Our NPCs can give players hints about treasure — an abandoned wreck or, if you're on good terms, a hidden chest. When we planned the feature, one solution seemed obvious: we have an AI backend, so why not let the NPCs have the language model phrase the hints! We decided against it — and the reason makes a nice lesson.


The problem with the LLM: Our NPC dialogue from the AI backend is cached for cost reasons. For small talk that's perfect — nobody notices whether the trader delivers the same line today or yesterday. But a treasure hint contains facts: a direction, a distance, a location. A cached hint would point to yesterday's chest. And even uncached, language models tend to creatively "improve" coordinates. A hint that leads you astray is worse than no hint at all.

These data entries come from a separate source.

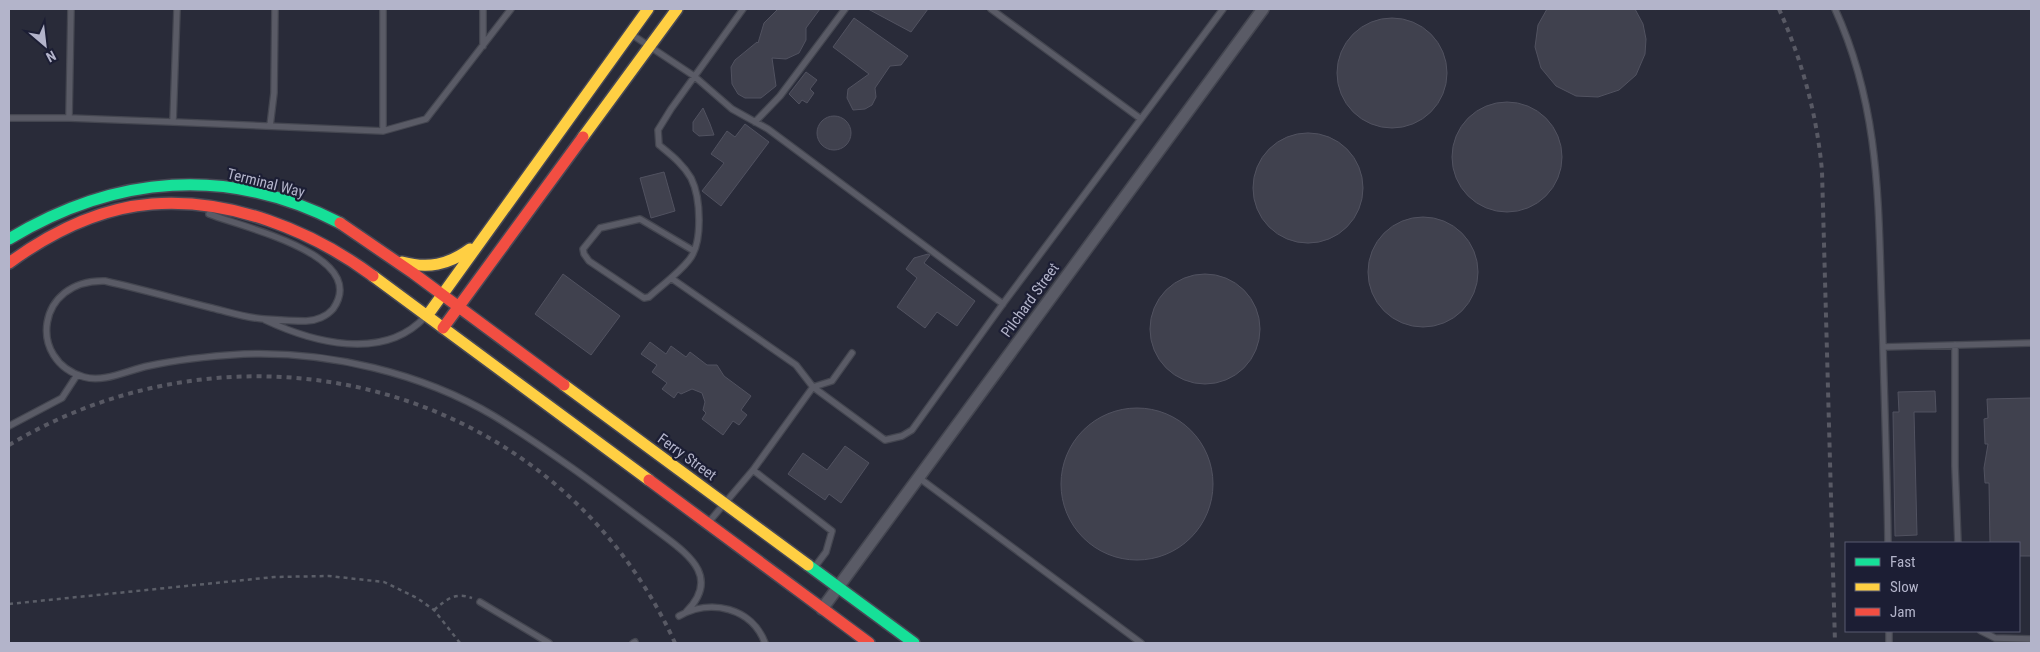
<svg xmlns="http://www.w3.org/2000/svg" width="2040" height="652" font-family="'Roboto Condensed',sans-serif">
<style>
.building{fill:#40414e;stroke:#515260}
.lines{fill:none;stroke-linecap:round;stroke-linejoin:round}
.lane-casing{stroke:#444650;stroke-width:8}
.street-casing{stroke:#444650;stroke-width:14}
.fast-casing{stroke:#474855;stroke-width:14}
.slow-casing{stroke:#474855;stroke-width:14}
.jam-casing{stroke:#474855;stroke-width:14}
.path{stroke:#5b5e68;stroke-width:2.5;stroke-dasharray:4 4;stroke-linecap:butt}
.lane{stroke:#5a5b66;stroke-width:5.5}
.street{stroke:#5a5b66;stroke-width:11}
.fast{stroke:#16e098;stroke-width:11}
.slow{stroke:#ffcf43;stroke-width:11}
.jam{stroke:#f24e42;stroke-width:11}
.rail{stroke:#585964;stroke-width:4;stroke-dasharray:5 5;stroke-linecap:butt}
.labels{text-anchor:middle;stroke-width:4.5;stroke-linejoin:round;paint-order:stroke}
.street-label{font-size:15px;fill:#b3b4ca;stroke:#1c1e34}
</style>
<rect width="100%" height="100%" fill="#292b39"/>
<path class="building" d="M 778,9 L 820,9 L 806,28 L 806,40 L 799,53 L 786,59 L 772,58 L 776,86 L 761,98 L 745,98 L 738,94 L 732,84 L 731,67 L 735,60 L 757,42 L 758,43 L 764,23 Z
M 868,9 L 928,9 L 911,32 Z
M 1547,9 L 1635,9 L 1643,24 L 1646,39 L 1645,54 L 1636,75 L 1619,90 L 1598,97 L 1576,96 L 1556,86 L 1541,68 L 1535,47 L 1538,25 Z
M1337 73a55 55 0 1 1 110 0a55 55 0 1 1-110 0Z
M 854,18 L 908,56 L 901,65 L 890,66 L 875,88 L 876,97 L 872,105 L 865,109 L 853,110 L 847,98 L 848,89 L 869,74 L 833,47 Z
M 806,72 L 817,80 L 810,89 L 814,93 L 807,103 L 802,100 L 799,104 L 789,94 Z
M1452 157a55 55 0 1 1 110 0a55 55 0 1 1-110 0Z
M 703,108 L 710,124 L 714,135 L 699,136 L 693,131 L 693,122 Z
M817 133a17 17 0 1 1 34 0a17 17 0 1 1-34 0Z
M 745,124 L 769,142 L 721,206 L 702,191 L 724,163 L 711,154 L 727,131 L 735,137 Z
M1253 188a55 55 0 1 1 110 0a55 55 0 1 1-110 0Z
M 664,172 L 675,211 L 651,218 L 640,178 Z
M1368 272a55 55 0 1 1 110 0a55 55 0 1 1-110 0Z
M 928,254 L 930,255 L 924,263 L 975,301 L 957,326 L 937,312 L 925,328 L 897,307 L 917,278 L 906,269 L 914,258 Z
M1150 329a55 55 0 1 1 110 0a55 55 0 1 1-110 0Z
M 563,274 L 620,316 L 591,355 L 535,314 Z
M 650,342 L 666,354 L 671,346 L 686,357 L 690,352 L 707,365 L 717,365 L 724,376 L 751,396 L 741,410 L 747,415 L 739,425 L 733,421 L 723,435 L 702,419 L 706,413 L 703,410 L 705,402 L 702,393 L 692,389 L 681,394 L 678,392 L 674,398 L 662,389 L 667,383 L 652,372 L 657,365 L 641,354 Z
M 1935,391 L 1936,412 L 1914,412 L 1917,535 L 1895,536 L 1893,412 L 1899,412 L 1898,392 Z
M 2031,398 L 2031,556 L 2019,556 L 2019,543 L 1990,543 L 1989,483 L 1985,483 L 1984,468 L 1988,444 L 1985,444 L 1984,419 L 1988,418 L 1987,399 Z
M1061 484a76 76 0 1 1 152 0a76 76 0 1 1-152 0Z
M 845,446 L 869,463 L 841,503 L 829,494 L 825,500 L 788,474 L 803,453 L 827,470 Z"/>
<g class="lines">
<g class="lane-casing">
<path id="lane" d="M 71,9 L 69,118 L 173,122
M 177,9 L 173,122 L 383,131
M 383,9 L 383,131 L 426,119 L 511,9
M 991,9 L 1141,119
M 1835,9 C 1881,110 1878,204 1882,313 C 1884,389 1887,466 1888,543
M 631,34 L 694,76 L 732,109 L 768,129 L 1003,304
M 483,46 L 483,9
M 9,118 L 69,118
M 755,122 L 780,96 L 845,9
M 270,126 L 274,93 L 275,9
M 209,214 C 241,227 371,255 333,309 C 327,316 316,321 306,321 C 292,321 278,320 264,319 C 247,318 229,312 212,308 C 176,299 141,289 105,281 C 36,279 27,361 84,377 C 104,383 128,370 148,366 C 180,359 212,356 244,354 C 328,351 422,373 494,416 C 553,452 609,495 664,536 C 692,557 719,579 686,612
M 694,251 L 640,219 L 600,228 L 583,249 L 584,254 L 589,261 L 644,298 L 649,297 C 662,285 678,274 689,260 C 703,243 701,198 691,178 C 683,164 671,155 659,145 L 658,130 L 671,109 L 743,9
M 671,278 L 796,365 L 813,387 L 753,470 L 708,523
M 265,320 C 312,342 383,362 425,317
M 1955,345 L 1955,466 L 1958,543
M 1883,347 L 2031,343
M 813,387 L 885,440 L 902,436 L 912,430 L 1005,301 L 1223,9
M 813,387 L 832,381 L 852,353
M 9,426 L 62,398 L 77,375
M 753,470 L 832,531 L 826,552 L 814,568
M 918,477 L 1141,643
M 480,602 L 549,643
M 679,616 C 711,598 752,608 765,643
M 1889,631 L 1889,643
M 1981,631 L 1995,638 L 2031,639
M 633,643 L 635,642"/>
</g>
<g class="street-casing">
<path id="street" d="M 822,609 L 1263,9"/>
</g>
<g class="fast-casing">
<path id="fast" d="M 9,239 C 115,175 228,165 340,223
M 808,565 L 914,643"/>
</g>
<g class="slow-casing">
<path id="slow" d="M 583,137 L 677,9
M 402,262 C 428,269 448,265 470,249
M 373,276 L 649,480
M 427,316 L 648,9
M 564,385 L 808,565"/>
</g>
<g class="jam-casing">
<path id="jam" d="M 340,223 L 413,273 L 564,385
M 9,263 C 50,233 100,208 152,204 C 230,198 311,230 373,276
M 443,328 L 583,137
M 649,480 L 869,643"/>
</g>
<path class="path" d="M 9,604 L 274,577 L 329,576 L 384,582 L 417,598 L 434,610 L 460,643
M 434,610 C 447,599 455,592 472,598"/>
<use href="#lane" class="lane"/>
<use href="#street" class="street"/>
<use href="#fast" class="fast"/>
<use href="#slow" class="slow"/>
<use href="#jam" class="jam"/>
<path class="rail" d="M 1779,9 C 1802,60 1817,115 1822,171 L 1835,643
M 9,445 C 247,303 558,387 675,643"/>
</g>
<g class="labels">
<g class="street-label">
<text transform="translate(266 183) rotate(14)" y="5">Terminal Way</text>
<text transform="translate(1030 300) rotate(-54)" y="5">Pilchard Street</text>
<text transform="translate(687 457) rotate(36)" y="5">Ferry Street</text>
</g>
</g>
<rect width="2040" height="652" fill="none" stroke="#b3b4ca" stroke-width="20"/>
<rect x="1845" y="542" width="175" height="90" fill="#1c1e34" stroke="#585a70"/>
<rect x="1855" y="558" width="25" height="8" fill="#16e098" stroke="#585a70"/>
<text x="1890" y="567" font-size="15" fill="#b3b4ca">Fast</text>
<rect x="1855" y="583" width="25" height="8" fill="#ffcf43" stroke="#585a70"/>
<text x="1890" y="592" font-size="15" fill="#b3b4ca">Slow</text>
<rect x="1855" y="608" width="25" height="8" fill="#f24e42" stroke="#585a70"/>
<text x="1890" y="617" font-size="15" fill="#b3b4ca">Jam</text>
<g transform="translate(45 45) rotate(152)" stroke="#1c1e34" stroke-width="4" paint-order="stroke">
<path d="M0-4L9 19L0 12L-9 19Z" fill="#b3b4ca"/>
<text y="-8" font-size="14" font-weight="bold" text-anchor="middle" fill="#b3b4ca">N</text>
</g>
</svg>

The solution: deterministic. The hints are now built by hand, the classic way. The server knows the real position, calculates the direction, and composes a spoken line from templates (German and English). At the same time, the location is revealed as a point on the map for all players in the world. A wreck that's already been looted automatically drops out of the pool. No model, no hallucination, no stale caches — the hint is simply correct.


The rule we drew from this: For us, LLMs handle atmosphere — personality, small talk, narrative tone. As soon as a statement has to be factually correct (places, numbers, game rules), deterministic code is the right technology. Not every problem that looks like an AI problem is one.